Les propos rappellent les tensions qui empoisonnent les relations sino-américaines. Des tensions exacerbées par la rupture des contacts réguliers entre les appareils de défense des deux pays depuis que Washington a imposé des sanctions au ministre de la défense chinois congédié.

Le risque d’une confrontation, voire accidentelle, entre Beijing et Washington dans la mer de Chine méridionale ou près de Taiwan, jetait son ombre sur le forum de Beijing.

Il s’agit d’un risque à prendre au sérieux, selon les analystes, qui rappellent le degré de tension atteint l’année dernière dans le sillage de la visite effectuée à Taiwan par l’ancienne présidente de la Chambre des représentants américaine, Nancy Pelosi.

Un autre incident majeur a été pris en note par les analystes la semaine dernière quand les Philippines, allié des États-Unis, ont accusé les navires des garde-côtes chinois d’être entrés « intentionnellement » en collision avec leurs navires lors d’une mission de ravitaillement. C’était l’incident le plus grave jamais survenu dans les eaux de cette région théâtre de rivalité géostratégique sino-américaine.

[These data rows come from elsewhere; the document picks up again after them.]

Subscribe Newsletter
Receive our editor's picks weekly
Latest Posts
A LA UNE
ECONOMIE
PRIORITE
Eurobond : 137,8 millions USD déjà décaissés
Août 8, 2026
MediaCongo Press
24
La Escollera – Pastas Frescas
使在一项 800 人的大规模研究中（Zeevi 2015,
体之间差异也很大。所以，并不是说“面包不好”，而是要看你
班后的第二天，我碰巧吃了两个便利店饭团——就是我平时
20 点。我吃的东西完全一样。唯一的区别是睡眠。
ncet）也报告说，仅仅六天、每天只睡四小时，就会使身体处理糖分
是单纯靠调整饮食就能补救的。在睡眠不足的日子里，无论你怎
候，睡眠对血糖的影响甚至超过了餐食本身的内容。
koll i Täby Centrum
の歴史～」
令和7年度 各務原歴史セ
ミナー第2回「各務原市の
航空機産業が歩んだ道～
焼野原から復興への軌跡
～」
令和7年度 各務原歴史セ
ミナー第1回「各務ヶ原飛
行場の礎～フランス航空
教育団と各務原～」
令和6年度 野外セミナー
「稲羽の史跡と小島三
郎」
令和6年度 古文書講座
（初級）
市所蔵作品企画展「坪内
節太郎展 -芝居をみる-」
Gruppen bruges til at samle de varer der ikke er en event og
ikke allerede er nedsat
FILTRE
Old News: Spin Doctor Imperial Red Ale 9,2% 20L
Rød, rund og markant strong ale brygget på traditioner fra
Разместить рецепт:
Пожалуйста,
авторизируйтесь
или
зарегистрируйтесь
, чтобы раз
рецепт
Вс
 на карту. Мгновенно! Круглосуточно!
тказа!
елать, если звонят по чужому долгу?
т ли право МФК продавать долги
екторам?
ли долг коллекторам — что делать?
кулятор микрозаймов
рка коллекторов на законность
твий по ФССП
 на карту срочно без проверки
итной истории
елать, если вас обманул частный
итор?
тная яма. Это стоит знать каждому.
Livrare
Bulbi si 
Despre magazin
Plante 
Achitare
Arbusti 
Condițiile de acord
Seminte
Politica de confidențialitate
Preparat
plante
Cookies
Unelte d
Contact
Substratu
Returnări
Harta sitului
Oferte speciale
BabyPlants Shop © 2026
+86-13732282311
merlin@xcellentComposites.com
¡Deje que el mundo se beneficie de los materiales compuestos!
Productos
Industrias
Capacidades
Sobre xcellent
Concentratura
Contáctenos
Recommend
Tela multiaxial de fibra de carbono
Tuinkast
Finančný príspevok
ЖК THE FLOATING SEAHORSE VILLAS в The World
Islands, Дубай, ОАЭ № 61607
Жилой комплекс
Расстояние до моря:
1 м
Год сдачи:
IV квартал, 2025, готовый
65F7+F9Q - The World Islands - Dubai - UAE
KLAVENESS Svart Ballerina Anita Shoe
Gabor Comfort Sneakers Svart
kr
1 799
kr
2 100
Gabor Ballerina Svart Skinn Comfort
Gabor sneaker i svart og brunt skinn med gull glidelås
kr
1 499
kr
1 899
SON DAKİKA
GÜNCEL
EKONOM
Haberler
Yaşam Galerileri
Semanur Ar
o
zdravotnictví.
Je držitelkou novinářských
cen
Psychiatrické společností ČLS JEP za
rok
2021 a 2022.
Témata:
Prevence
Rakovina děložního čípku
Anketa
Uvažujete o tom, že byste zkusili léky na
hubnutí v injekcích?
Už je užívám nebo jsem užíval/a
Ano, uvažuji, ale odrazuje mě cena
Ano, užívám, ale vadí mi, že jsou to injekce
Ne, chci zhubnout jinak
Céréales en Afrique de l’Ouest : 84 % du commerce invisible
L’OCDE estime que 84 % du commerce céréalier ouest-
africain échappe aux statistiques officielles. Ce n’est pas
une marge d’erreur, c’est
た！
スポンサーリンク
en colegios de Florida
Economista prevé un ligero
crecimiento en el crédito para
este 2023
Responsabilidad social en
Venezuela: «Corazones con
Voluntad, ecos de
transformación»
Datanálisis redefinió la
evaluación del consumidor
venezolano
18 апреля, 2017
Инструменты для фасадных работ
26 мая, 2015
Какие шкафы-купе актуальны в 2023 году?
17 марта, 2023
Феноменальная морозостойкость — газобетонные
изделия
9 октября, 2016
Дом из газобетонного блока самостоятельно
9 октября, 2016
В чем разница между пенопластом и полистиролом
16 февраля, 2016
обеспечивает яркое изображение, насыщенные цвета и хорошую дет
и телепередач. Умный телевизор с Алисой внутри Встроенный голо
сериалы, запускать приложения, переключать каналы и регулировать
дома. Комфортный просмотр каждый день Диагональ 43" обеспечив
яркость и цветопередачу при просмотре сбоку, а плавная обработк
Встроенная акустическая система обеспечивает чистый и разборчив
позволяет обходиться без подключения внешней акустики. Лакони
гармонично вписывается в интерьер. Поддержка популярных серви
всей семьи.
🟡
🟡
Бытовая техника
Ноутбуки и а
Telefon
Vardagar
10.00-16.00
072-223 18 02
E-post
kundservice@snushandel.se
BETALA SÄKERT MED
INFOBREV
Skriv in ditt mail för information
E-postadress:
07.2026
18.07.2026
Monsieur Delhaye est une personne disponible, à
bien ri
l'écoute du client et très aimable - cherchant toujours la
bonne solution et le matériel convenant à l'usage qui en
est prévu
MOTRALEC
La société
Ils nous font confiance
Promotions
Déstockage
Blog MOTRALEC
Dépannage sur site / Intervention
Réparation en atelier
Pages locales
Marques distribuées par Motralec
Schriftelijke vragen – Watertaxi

En dépit de cette tension, la Chine se dit prête à collaborer avec les Etats-Unis, mais sur la base de certaines conditions.

Lors de son intervention devant le forum de Beijing, le vice-président de la commission militaire centrale chinoise a délibérément, semble-t-il, fait un parallélisme entre le renforcement de « la coopération stratégique » avec la Russie et la promotion du rapprochement avec les Etats-Unis.

« Nous allons approfondir la coopération stratégique et la coordination avec la Russie, et nous sommes disposés à développer les relations militaires avec les Etats-Unis, sur la base du respect mutuel, la coexistence pacifique et la coopération gagnant-gagnant », a dit M. Zhang dans son allocution suivie attentivement par les responsables militaires de plus de 90 pays, dont les Etats-Unis.

La même ligne est adoptée par le ministre russe de la Défense, Sergei Shoigu, qui a fait l’éloge de la coordination entre son pays et la Chine, tout en critiquant l’occident conduit par Washington, notamment au sujet de la guerre en Ukraine.

Les analystes présents au forum de Beijing ont noté la présence américaine qui a coïncidé avec la visite effectuée à Washington par le ministre chinois des Affaires étrangères, Wang Yi, lors de laquelle ce dernier a rencontré le président Joe Biden, en prélude à un sommet attendu le mois prochain entre le chef de la Maison Blanche et le président chinois.

Sur un ton de conciliation, le vice-président de la commission militaire centrale chinoise a indiqué que les forces armées chinoises étaient disposées à se joindre à toutes les parties pour approfondir la confiance mutuelle et la coopération sécuritaire.

Dans un monde marqué à la fois par « le changement » et « le désordre », tous les pays devraient adhérer aux principes de coopération gagnant-gagnant et poursuivre un développement commun, a dit le responsable chinois.

Tout en réaffirmant la position immuable de la Chine à propos de Taiwan, M. Zhang a mis en garde contre « l’unilatéralisme » et la prolifération des conflits, tout en mettant en avant les défis que le monde est appelé à relever dont les crises énergétique et alimentaire et l’instabilité des chaines industrielles mondiales. Cette dernière question se trouve au cœur des différends entre Beijing et Washington.

Dans un contexte mondial aussi complexe, le responsable a fait savoir que son pays continuera de jouer son rôle de « puissance responsable » pour le maintien de la paix et œuvrer en faveur de l’émergence d’une gouvernance sécuritaire mondiale « plus équitable » et plus en phase avec les nouvelles réalités.

Il s’agit, selon les analystes, d’un rôle qui devrait se renforcer au regard de la position de la Chine en tant que puissance militaire et économique.

Selon un classement rendu public en août dernier par le Global Firepower, la Chine est la troisième puissance militaire mondiale après les Etats-Unis et la Russie. Le pays possède la plus grande armée du monde, avec 2 millions de soldats et 510.000 réservistes. La Chine, qui dépense 250,2 milliards de dollars pour sa défense, détient 350 bombes nucléaires, selon la même source.